[Records from a data source]
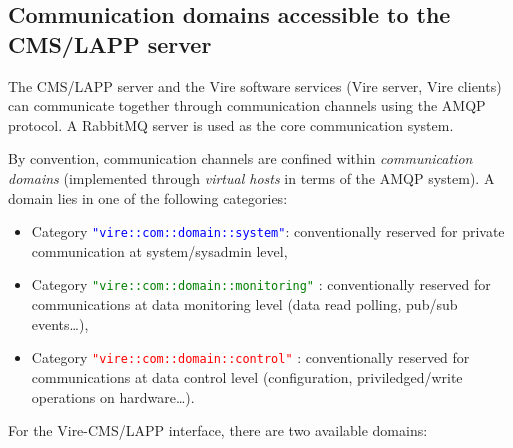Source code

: \subsection{Communication domains accessible to the CMS/LAPP server}

The CMS/LAPP server and the  Vire software services (Vire server, Vire
clients) can communicate together through communication channels using
the  AMQP   protocol.   A  RabbitMQ   server  is  used  as   the  core
communication system.

By   convention,   communication    channels   are   confined   within
\emph{communication domains} (implemented through \emph{virtual hosts}
in terms of the  AMQP system).  A domain lies in  one of the following
categories:

\begin{itemize}

\item
  Category    \textcolor{blue}{\texttt{"vire::com::domain::system"}}:
  conventionally reserved for private communication at system/sysadmin
  level,

\item
  Category \textcolor{green}{\texttt{"vire::com::domain::monitoring"}}
  :  conventionally reserved  for  communications  at data  monitoring
  level (data read polling, pub/sub events\dots),

\item
  Category   \textcolor{red}{\texttt{"vire::com::domain::control"}}  :
  conventionally  reserved for  communications at  data control  level
  (configuration, priviledged/write operations on hardware\dots).

\end{itemize}

For the Vire-CMS/LAPP interface, there are two available domains:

Task directions -
Find every line in the records above that holds the word "LAPP", and copy each one.

Task result -
: \subsection{Communication domains accessible to the CMS/LAPP server}
The CMS/LAPP server and the  Vire software services (Vire server, Vire
For the Vire-CMS/LAPP interface, there are two available domains:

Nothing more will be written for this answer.